Ce « jugement » est très différent de ce que l’on entend habituellement par ce terme. Il n’est pas imposé par un pouvoir judiciaire extérieur, il grandit de l’intérieur de nos consciences. Il doit son existence à nos propres choix et à nos propres actions. Le Din est une réalité inéluctable de la vie, dans un monde dans lequel tout, absolument tout, fait une différence.

Je voudrais illustrer rapidement ce point par un exemple. Roch ha-Chana est aussi, selon nos sources, le jour où ‘Hava et Adam, la première femme et le premier homme, furent créés. Et, à ce sujet, il est bien connu que le verset affirme : נעשה אדם, “faisons l’Homme”. D’après le Midrash, Moïse fut choqué de cette formulation, qui laissait entendre qu’il existerait plus qu’une seule divinité. Dieu rassura Moshe, mais ne lui donna d’explication convaincante. Alors, il nous revient de poser la question : pourquoi ce choix de mots incongru : « Naasseh Adam » ? Dieu parlait-Il vraiment à autrui ? Mais alors, à qui ? Le Midrash offre plusieurs explications différentes ; je voudrais en présenter trois et les lire, non pas comme des explications alternatives (comme habituellement lorsque l’on étudie le Midrash), mais comme une histoire continue, qui progresse en étapes successives.

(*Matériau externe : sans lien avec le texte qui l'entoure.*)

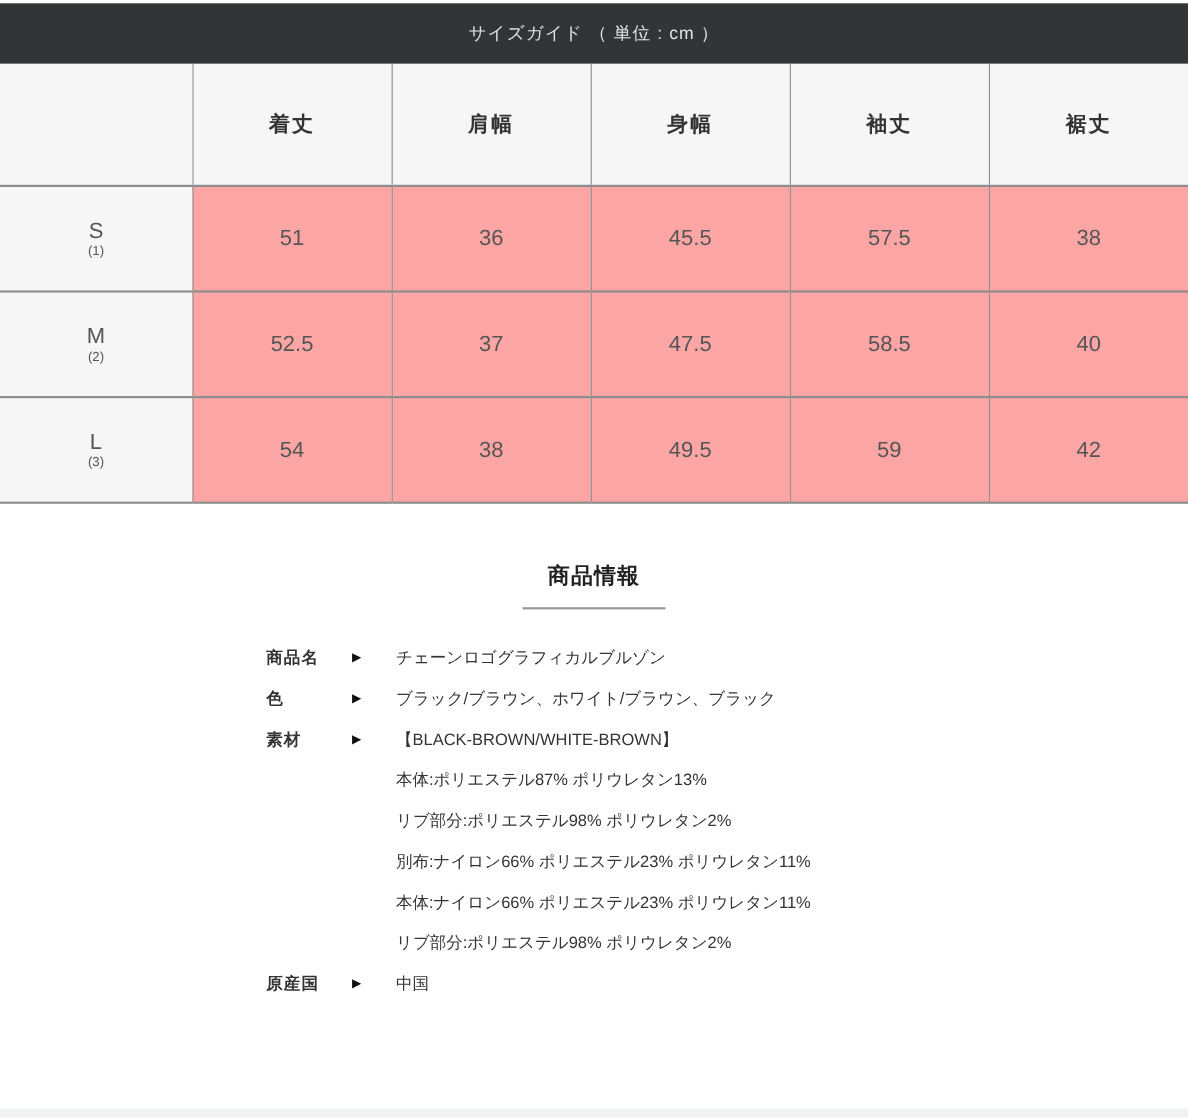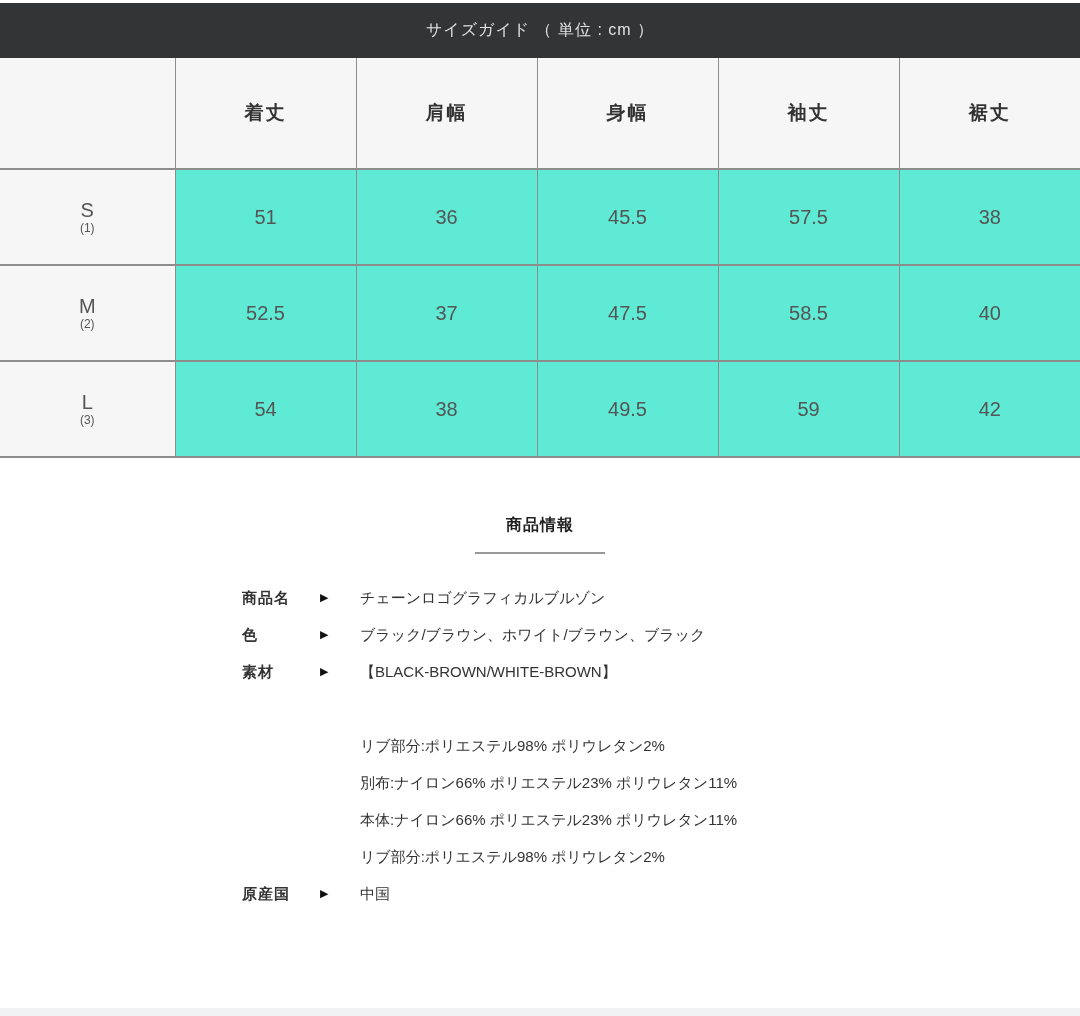"51" .size-table tbody td { background: #5eead4 -> #fca5a5 }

Première explication du Midrash – « Naasseh Adam » était une question adressée, comme marque de la modestie divine, aux anges : « Allons-nous créer l’Homme ? Qu’en pensez-vous ? ». Le Midrash indique que les anges célestes ne purent parvenir à se départager – 2 étaient pour la Création des êtres humains, et 2 autres étaient contre. En d’autres termes, il n’y a, d’un point de vue purement rationnel, aucune raison évidente à la création de l’Homme. Les chances pour un être humain de devenir mauvais sont strictement identiques à celles qu’il devienne bon. Dans une terminologie moderne, les anges auraient répliqué à Dieu : « Seigneur, ton retour sur investissement anticipé est égal à très exactement zéro ».

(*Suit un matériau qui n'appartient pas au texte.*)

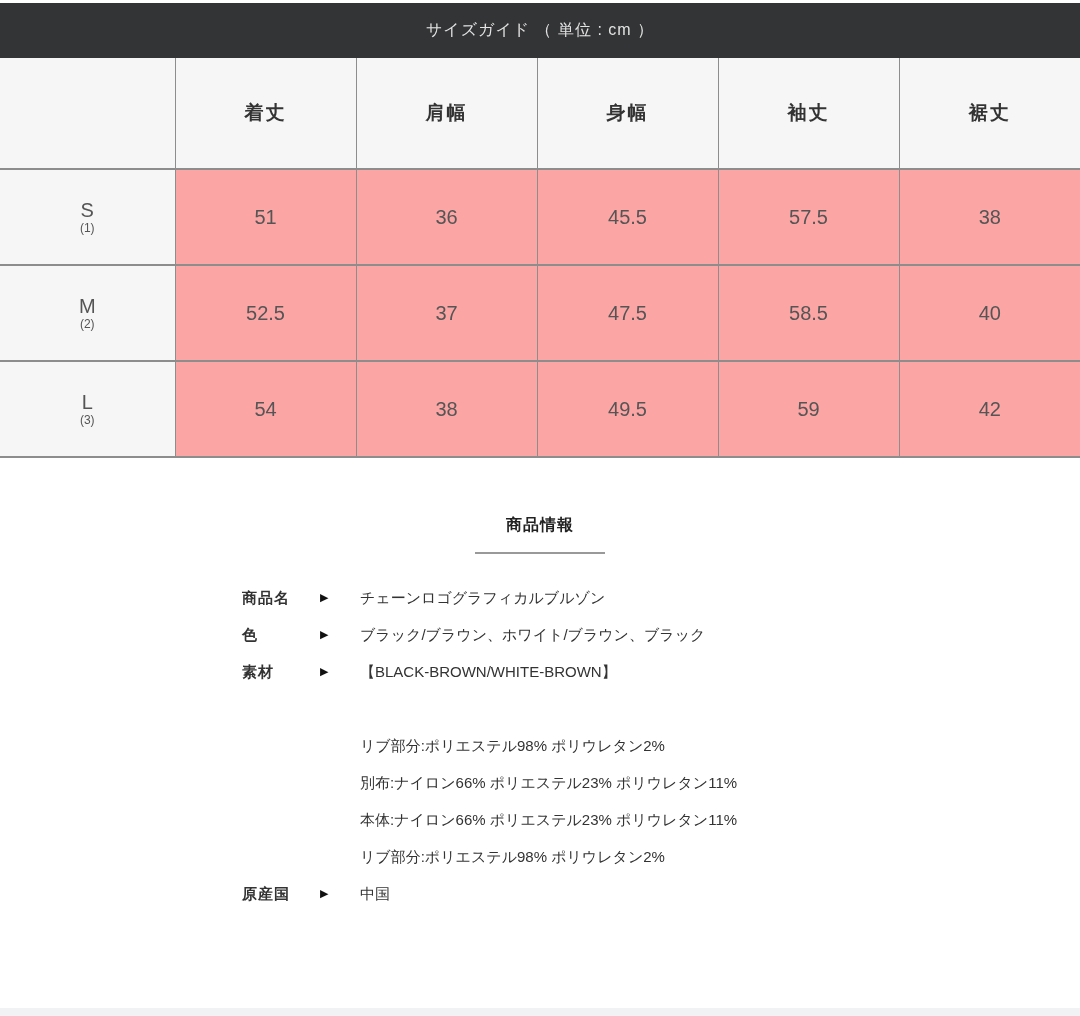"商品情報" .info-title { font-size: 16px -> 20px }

Le Midrash continue et suggère une autre lecture du même verset. Les mots נעשה אדם peuvent être lus différemment, et dans cette nouvelle optique Dieu ne pose pas une question mais lance une affirmation : « Neessah Adam », l’Homme a déjà été créé. Pendant que les Anges argumentaient entre eux et ne pouvaient trouver une solution à leur différend, Dieu a agi unilatéralement et créé les êtres humains. Cette création n’est pas donc pas un acte rationnel et justifiable, du moins d’un point de vue humain et angélique. Mais Hashem l’a voulue, et sa vraie raison restera toujours en-dehors du champ de nos connaissances.

Mais si nous ne comprenons pas pourquoi nous sommes là, pourquoi le Cosmos existe autour de nous, comment pouvons-nous découvrir la signification de nos vies ? Où pouvons-nous trouver du sens ? C’est ici que le Midrash propose une troisième lecture du verset. Il est en effet possible de lire le texte, non comme une question adressée aux anges, et non comme une affirmation divine, mais comme une invitation, ou peut-être comme une prière. « S’il-vous-plaît », dit Dieu, « Je vous en supplie : vous (femme et homme) et Moi (Dieu), nous ensemble – faisons l’Homme. Travaillons ensemble, comme une équipe soudée, afin de façonner une créature qui soit finalement digne de porter le nom de Adam ».

C’est peut-être le message ultime de Roch ha-Chana : trouver du sens dans notre relation improbable avec un Dieu transcendant, et dans nos relations difficiles avec les autres êtres humains ; trouver ce sens en ouvrant nos textes sacrés pour y découvrir comment diriger notre conduite ; tirer le maximum de chaque instant de nos éphémères existences.

Roch ha-Chana est tout à la fois une immense opportunité qui nous est offerte, et une écrasante responsabilité qui nous est imposée.

A tous nos lecteurs – nos meilleurs vœux pour une année 5775 qui soit douce – Chana Tova ou-Metouka.

(Cet article est basé notamment sur des idées de rav Matis Weinberg et du professeur Armand Abécassis).